(Problem to work on):
Starting at the top of the entries, restate word for word each line up to and including the one with "301 207 46.34".

★ ★ ★

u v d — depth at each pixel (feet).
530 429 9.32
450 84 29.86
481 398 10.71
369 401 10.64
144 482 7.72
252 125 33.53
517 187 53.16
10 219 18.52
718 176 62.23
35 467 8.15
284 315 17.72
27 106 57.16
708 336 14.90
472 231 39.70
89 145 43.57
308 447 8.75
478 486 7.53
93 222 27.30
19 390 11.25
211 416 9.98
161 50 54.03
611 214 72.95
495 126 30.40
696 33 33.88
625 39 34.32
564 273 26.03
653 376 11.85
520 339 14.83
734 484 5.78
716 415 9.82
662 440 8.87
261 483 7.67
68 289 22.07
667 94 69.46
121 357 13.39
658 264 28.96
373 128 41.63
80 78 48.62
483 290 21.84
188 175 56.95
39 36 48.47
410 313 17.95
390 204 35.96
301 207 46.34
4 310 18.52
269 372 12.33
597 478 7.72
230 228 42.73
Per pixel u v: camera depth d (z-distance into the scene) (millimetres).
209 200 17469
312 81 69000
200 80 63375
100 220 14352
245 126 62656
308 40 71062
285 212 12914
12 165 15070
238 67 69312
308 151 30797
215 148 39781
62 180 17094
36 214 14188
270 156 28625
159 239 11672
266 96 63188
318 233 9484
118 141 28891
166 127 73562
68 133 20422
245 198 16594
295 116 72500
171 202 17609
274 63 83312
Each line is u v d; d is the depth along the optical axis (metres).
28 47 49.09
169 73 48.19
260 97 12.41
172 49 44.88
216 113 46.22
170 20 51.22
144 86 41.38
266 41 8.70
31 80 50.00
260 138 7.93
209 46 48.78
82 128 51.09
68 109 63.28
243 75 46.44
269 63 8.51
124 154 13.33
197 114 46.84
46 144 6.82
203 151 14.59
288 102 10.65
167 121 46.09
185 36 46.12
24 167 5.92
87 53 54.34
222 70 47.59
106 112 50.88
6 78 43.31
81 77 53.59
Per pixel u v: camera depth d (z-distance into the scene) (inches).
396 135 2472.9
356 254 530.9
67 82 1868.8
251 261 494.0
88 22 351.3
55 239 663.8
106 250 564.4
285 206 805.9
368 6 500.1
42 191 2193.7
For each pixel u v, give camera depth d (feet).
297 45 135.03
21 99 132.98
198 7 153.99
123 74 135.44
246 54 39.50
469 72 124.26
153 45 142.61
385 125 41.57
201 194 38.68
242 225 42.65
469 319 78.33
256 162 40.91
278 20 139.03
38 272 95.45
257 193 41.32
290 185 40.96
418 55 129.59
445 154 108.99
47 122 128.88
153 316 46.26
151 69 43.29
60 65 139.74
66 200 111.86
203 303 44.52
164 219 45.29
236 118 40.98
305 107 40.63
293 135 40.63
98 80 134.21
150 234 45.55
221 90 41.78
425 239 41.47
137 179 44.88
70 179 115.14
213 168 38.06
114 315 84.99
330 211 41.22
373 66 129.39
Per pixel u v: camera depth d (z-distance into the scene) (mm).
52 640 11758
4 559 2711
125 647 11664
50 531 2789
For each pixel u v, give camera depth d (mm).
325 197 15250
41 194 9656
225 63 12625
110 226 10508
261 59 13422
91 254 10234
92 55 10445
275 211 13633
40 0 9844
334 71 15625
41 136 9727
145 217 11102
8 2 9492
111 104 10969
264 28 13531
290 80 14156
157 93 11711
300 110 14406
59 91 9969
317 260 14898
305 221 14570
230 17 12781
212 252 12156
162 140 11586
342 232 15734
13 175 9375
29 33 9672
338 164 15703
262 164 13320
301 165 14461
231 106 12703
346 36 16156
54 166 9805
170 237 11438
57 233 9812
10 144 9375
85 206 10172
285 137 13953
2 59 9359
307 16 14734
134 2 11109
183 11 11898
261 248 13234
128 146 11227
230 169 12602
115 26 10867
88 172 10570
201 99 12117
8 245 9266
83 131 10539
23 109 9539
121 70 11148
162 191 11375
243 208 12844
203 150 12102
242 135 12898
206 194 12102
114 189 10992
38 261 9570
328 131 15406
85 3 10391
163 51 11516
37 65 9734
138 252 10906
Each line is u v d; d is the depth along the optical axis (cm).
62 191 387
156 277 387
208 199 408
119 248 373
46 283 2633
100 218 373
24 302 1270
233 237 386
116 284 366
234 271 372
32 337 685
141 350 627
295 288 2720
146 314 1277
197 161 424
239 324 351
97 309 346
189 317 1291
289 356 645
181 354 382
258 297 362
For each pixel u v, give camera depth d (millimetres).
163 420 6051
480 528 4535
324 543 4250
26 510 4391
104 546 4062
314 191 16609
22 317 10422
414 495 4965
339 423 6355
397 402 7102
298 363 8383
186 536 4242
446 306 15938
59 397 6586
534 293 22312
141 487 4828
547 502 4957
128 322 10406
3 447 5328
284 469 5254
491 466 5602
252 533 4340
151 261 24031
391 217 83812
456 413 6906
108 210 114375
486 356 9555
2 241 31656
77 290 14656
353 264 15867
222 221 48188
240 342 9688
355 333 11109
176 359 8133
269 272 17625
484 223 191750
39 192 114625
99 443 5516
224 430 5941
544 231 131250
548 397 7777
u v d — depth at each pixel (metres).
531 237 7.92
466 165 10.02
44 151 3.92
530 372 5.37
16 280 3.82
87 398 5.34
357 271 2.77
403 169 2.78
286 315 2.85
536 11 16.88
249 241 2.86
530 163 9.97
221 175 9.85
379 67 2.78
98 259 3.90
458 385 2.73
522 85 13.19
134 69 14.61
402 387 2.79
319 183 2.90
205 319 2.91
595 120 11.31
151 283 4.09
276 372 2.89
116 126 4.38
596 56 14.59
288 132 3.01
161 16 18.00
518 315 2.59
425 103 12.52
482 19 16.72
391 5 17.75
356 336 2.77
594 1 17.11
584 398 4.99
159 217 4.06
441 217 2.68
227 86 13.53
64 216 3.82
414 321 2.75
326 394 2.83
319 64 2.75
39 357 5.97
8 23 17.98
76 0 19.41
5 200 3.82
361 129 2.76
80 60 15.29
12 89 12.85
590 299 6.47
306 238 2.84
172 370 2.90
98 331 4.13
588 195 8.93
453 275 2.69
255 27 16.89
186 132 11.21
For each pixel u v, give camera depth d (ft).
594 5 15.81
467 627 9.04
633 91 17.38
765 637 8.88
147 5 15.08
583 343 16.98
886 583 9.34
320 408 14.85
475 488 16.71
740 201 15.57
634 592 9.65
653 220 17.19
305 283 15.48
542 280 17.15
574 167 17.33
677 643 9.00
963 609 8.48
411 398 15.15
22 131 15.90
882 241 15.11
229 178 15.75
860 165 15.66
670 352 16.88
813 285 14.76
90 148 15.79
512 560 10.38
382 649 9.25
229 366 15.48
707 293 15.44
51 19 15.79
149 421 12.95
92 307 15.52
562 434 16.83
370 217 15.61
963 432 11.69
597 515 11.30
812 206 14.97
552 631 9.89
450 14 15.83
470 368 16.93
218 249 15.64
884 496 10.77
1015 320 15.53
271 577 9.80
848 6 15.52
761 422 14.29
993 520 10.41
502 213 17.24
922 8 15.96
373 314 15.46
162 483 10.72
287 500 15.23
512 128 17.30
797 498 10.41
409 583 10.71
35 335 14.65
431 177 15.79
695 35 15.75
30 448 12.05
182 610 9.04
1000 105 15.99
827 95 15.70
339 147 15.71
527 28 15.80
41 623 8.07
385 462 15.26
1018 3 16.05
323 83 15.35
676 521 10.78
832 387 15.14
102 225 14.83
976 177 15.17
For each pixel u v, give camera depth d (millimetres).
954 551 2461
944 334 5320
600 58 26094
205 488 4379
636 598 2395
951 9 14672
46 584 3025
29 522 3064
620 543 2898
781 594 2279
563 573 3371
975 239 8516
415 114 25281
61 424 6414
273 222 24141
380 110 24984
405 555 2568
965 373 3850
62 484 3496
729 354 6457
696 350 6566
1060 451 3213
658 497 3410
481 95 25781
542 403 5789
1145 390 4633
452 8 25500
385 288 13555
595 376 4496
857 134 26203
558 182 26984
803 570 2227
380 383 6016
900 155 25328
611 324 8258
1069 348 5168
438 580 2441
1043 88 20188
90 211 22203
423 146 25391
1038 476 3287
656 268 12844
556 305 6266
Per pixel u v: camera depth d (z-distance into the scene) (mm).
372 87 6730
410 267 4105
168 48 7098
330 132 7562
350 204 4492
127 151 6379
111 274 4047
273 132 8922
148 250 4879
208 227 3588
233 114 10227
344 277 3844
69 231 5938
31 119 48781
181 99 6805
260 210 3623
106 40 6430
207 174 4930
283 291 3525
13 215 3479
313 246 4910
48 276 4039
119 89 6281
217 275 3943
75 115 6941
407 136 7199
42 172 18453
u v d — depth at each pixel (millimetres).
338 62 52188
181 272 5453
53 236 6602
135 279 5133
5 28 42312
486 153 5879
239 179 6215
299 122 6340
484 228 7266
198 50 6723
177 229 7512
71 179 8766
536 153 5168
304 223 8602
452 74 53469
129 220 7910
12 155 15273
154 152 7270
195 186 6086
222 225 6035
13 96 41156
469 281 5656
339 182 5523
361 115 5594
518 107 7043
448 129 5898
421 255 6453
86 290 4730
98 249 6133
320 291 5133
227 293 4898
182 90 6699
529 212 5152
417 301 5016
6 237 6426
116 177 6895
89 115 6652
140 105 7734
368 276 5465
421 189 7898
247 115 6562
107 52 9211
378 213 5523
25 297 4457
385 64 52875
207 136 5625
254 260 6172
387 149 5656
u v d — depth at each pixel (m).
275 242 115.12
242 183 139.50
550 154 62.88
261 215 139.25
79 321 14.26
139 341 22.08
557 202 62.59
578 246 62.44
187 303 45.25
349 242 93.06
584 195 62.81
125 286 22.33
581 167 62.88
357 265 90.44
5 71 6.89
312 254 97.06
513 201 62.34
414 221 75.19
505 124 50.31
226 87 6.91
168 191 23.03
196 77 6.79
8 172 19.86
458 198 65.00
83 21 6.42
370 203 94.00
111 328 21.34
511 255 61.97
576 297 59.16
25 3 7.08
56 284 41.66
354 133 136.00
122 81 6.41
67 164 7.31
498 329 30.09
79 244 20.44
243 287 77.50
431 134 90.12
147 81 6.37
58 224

★ ★ ★

(Answer for the task):
u v d — depth at each pixel (feet).
530 429 9.32
450 84 29.86
481 398 10.71
369 401 10.64
144 482 7.72
252 125 33.53
517 187 53.16
10 219 18.52
718 176 62.23
35 467 8.15
284 315 17.72
27 106 57.16
708 336 14.90
472 231 39.70
89 145 43.57
308 447 8.75
478 486 7.53
93 222 27.30
19 390 11.25
211 416 9.98
161 50 54.03
611 214 72.95
495 126 30.40
696 33 33.88
625 39 34.32
564 273 26.03
653 376 11.85
520 339 14.83
734 484 5.78
716 415 9.82
662 440 8.87
261 483 7.67
68 289 22.07
667 94 69.46
121 357 13.39
658 264 28.96
373 128 41.63
80 78 48.62
483 290 21.84
188 175 56.95
39 36 48.47
410 313 17.95
390 204 35.96
301 207 46.34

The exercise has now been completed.